Problem to work on:
Drop all pictures and repeat exactly the lines from the line holding "f_number: 11" through the end of the records.

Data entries
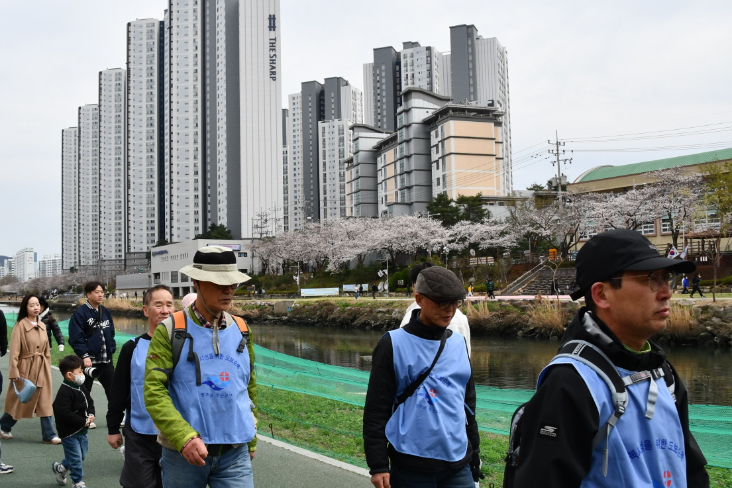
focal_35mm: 34
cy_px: 280
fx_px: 691
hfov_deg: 55.3
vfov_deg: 38.8
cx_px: 287
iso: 800
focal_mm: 18
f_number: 11
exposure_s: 1/800
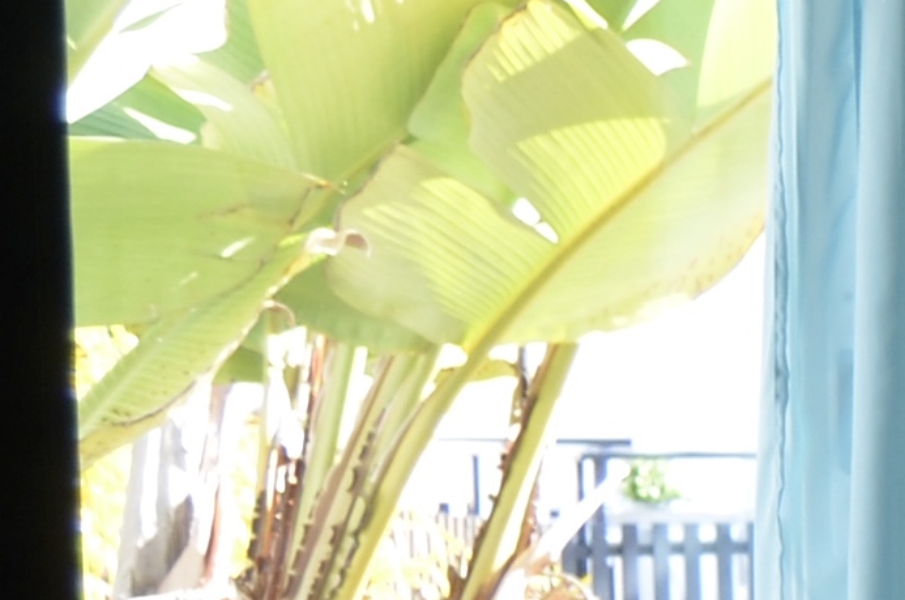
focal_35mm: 192
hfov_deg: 9.2
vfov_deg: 7.0
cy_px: 963
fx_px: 4817
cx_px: 2419
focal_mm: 18
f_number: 3.5
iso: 200
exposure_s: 1/160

Finished exercise:
f_number: 11
exposure_s: 1/800
focal_35mm: 192
hfov_deg: 9.2
vfov_deg: 7.0
cy_px: 963
fx_px: 4817
cx_px: 2419
focal_mm: 18
f_number: 3.5
iso: 200
exposure_s: 1/160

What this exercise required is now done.